The door to his grandmother’s house swung inward. The familiar smell struck him—musty, but homely and comforting. Kayla was behind him. “Are you sure this is okay?” she asked him.

“Yeah. Why not? You’re my little sister, right? And this is my house now, so you can stay with me.”

Inside, the house was mostly as his grandmother had left it. All of the furniture was still in place and the kitchen cabinets were filled with his grandmother’s pots and pans. The bedrooms were the same, his grandmother’s with the floral bedspread and olive-green carpeting, the oil painting depicting the turquoise lake and flowing field of red wheat still in place.

In the hallway, the painting of the goat-like king and queen remained, as did the glass case with the ancient gun in it his grandmother had called a “blunderblast.”

Even the bedroom at the end of the hall was mostly the same. It looked exactly as he’d left it after cleaning up the last day he was here, throwing things back into boxes, pushing them into the corner and against the wall, the faded square on the wall where the picture of his great uncle had hung.

They’d taken a car from Xander’s garage and Garty had driven Kayla and him all the way back to Albuquerque. Stopping in Santa Fe for gas, he’d called his asshole of a stepfather, who’d given him the news. His grandmother had passed away and left him her house. “She was loopy in the head, if you ask me,” his stepfather had said. “But the house is yours.”

Garty moved to the couch and sat down. He was exhausted and his bandaged hand felt as if fire ants were roaming over it, biting and stinging the place where his fingers used to be. Using his good hand, he removed a couple of pills from his pocket and popped them while Kayla explored the house.

“So? What do you think?” Garty asked when Kayla came back around.

“It’s good,” Kayla said, her eyes on her nervously shuffling feet.

“Creepy, huh?”

“I don’t think it’s creepy. It’s nice.”

* * *

Garty told Kayla she could take the bed in the bedroom closest to the front of the house and he fell asleep on the couch.

In his dream, something was chasing him. He was running through the red wheat again, through the field from the painting hanging in his grandmother’s bedroom. He looked next to him, but Kayla wasn’t there; he knew he had been separated from her. He was scared for her, hoped she was okay, wherever she was. Then the thing chasing him, from right behind him, spoke: “Perhaps, in time,” the voice said, “simulated beings could mix with regular ones and then who could tell the difference?” The voice was huge and sounded strange and garbled. Garty’s heart lurched with terror. He ran. He dared not look at what was chasing him. He didn’t have to. He knew what it was, what almost had him. It was Dr. Xander, reaching for him with wet and glistening talons, goat-like face grinning with murderous intent.

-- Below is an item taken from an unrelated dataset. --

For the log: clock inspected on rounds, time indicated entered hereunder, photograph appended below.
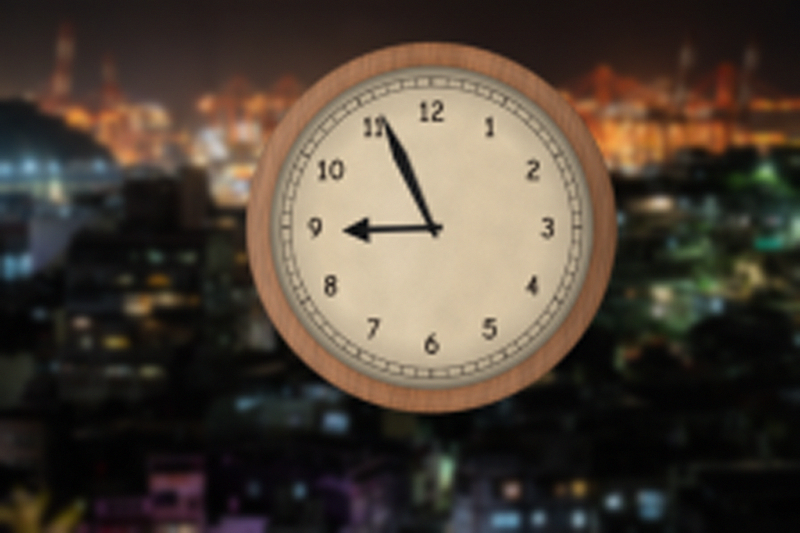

Garty woke with a scream contorted on his lips, but he was too horrified to make a sound. Were they safe? Could Xander still get to them? The fucker had wanted Kayla, but they’d escaped the dark jungle. They’d made it out. They were safe here in his grandmother’s house. Weren’t they?

He sat up, feeling the cold air on his sweating brow. His heart, despite the pills, was beating furiously in his chest. His wounded hand throbbed. Instinctively, he grappled the bag of pills from his pocket. He took three and pulverized them with his teeth, swallowing the bitter powder with what little saliva he still had. His eyes darted about the strange and dark room. The house seemed, to him, like a dark jungle, as if he’d never escaped.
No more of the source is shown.